Emma Patchett, Post-Doctoral Researcher, Centre for Excellence in Law, Identity and the European Narratives at the University of Helsinki
Emma is currently a post-doctoral researcher at the Centre for Excellence in Law, Identity and the European Narratives at the University of Helsinki, conducting research on law, evictions and environment in film. Last year she was a Research Fellow at the Kate Hamburger Centre “Recht als Kultur” in Bonn, focusing on critical autopoesis, diaspora legal cultures and the European spatial imaginary. Prior to this she was a Visiting Research Fellow at the Menzies Centre for Australian Studies at King’s College London (June – September 2016) during which time she explored spatial imaginaries in Australian film and literature in relation to offshore processing and international refugee legislation. She was awarded a doctorate in June 2015 from the University of Muenster, where she was employed as a Marie Curie Research Fellow on the CoHaB (diasporic Constructions of Home and Belonging) ITN. She has had work published in the Australian Feminist Law Journal; Polémos; Symbolism; and Law and Literature.

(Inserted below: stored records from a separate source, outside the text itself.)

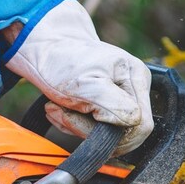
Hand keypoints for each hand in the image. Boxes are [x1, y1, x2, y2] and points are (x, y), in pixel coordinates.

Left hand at [4, 0, 152, 154]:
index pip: (140, 125)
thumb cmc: (61, 61)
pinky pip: (98, 131)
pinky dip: (75, 126)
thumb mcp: (85, 85)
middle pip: (126, 134)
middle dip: (89, 131)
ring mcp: (122, 96)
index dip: (110, 132)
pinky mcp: (109, 104)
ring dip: (77, 128)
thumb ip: (115, 106)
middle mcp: (135, 87)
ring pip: (109, 135)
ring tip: (57, 109)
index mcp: (136, 78)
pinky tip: (62, 111)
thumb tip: (133, 123)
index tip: (80, 114)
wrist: (44, 48)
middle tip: (63, 113)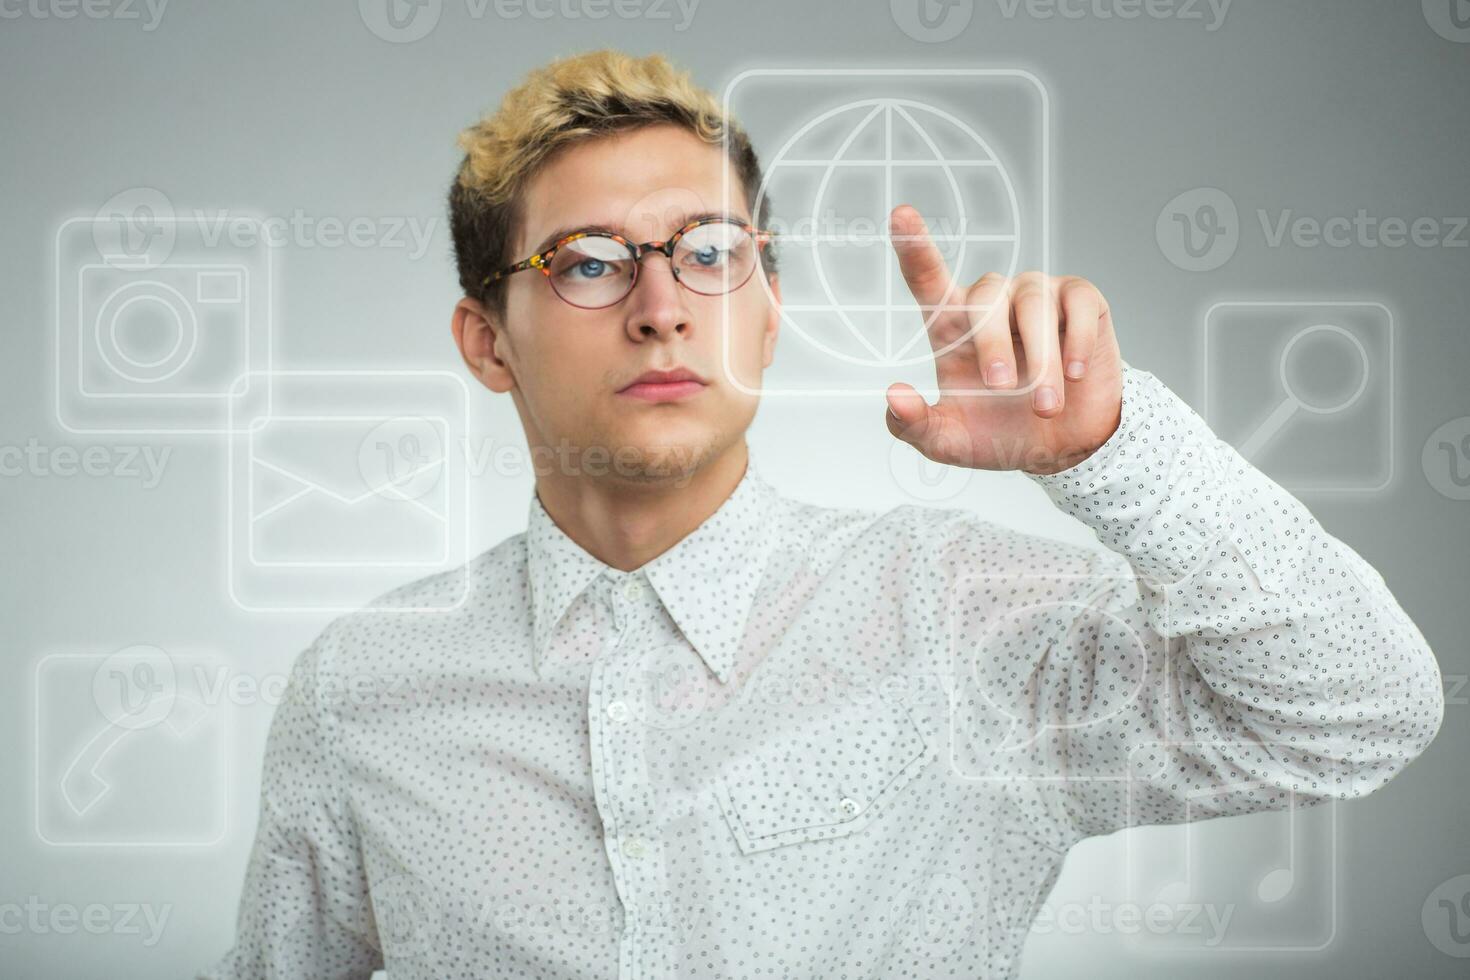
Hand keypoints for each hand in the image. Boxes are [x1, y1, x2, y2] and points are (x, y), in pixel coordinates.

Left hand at [883, 205, 1123, 474]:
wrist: (1064, 447)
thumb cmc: (1001, 434)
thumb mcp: (950, 443)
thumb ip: (914, 425)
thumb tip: (893, 395)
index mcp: (953, 327)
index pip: (928, 280)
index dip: (915, 246)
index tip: (901, 215)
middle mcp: (993, 301)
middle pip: (984, 298)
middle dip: (992, 346)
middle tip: (1003, 389)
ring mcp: (1037, 295)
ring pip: (1033, 306)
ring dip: (1040, 362)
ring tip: (1046, 405)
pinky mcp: (1081, 300)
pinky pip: (1077, 304)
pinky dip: (1077, 342)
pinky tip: (1076, 374)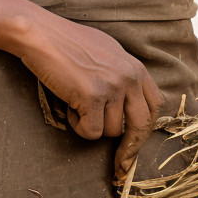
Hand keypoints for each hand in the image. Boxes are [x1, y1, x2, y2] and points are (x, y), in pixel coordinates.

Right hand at [15, 10, 162, 180]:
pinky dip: (77, 125)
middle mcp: (129, 76)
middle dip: (130, 147)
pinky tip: (68, 105)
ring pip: (112, 131)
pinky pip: (90, 132)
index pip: (155, 104)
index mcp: (135, 66)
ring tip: (76, 103)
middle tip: (119, 163)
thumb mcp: (107, 52)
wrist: (42, 34)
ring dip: (92, 125)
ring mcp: (112, 86)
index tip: (135, 142)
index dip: (146, 127)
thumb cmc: (68, 42)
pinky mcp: (93, 97)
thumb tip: (129, 101)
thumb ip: (122, 73)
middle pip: (141, 124)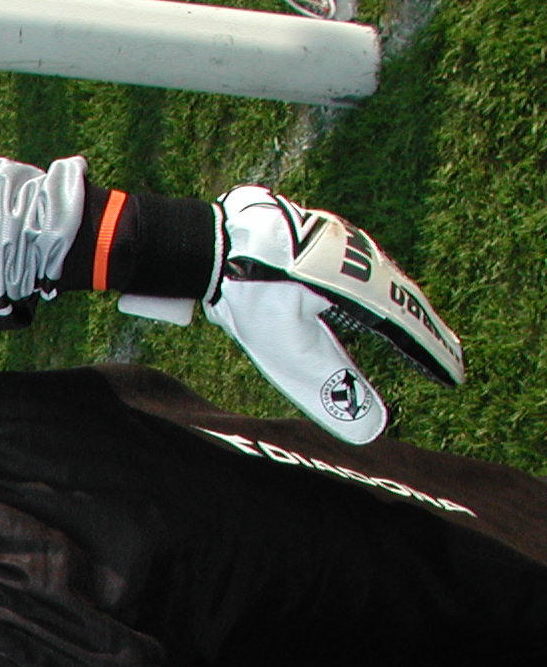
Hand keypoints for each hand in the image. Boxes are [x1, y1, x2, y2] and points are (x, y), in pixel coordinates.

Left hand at [204, 186, 463, 443]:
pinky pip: (363, 269)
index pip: (406, 328)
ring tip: (419, 329)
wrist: (213, 242)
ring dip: (404, 308)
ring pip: (386, 281)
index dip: (431, 355)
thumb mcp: (287, 350)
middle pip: (403, 301)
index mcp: (360, 287)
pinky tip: (368, 302)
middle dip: (428, 330)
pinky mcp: (323, 236)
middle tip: (452, 357)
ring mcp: (343, 243)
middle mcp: (361, 259)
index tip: (454, 378)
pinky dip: (377, 291)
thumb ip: (328, 386)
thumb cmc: (249, 297)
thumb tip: (372, 430)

She is interested in reading law through cinematography, specifically working towards a critical method of reading the specificities of frame and composition in ‘diaspora’ film, which subverts and deconstructs broader legal spatial imaginaries of the normative. She is also an artist herself, making short films and painting scenes depicting the relationship of spatiality to justice.
She would like to collaborate with others interested in the relationship of law and the visual aesthetic as a critical methodology; subversive deconstruction of European spatial imaginaries through art; and the application of legal theory to visual spaces, architectural drawings, housing and temporary camps.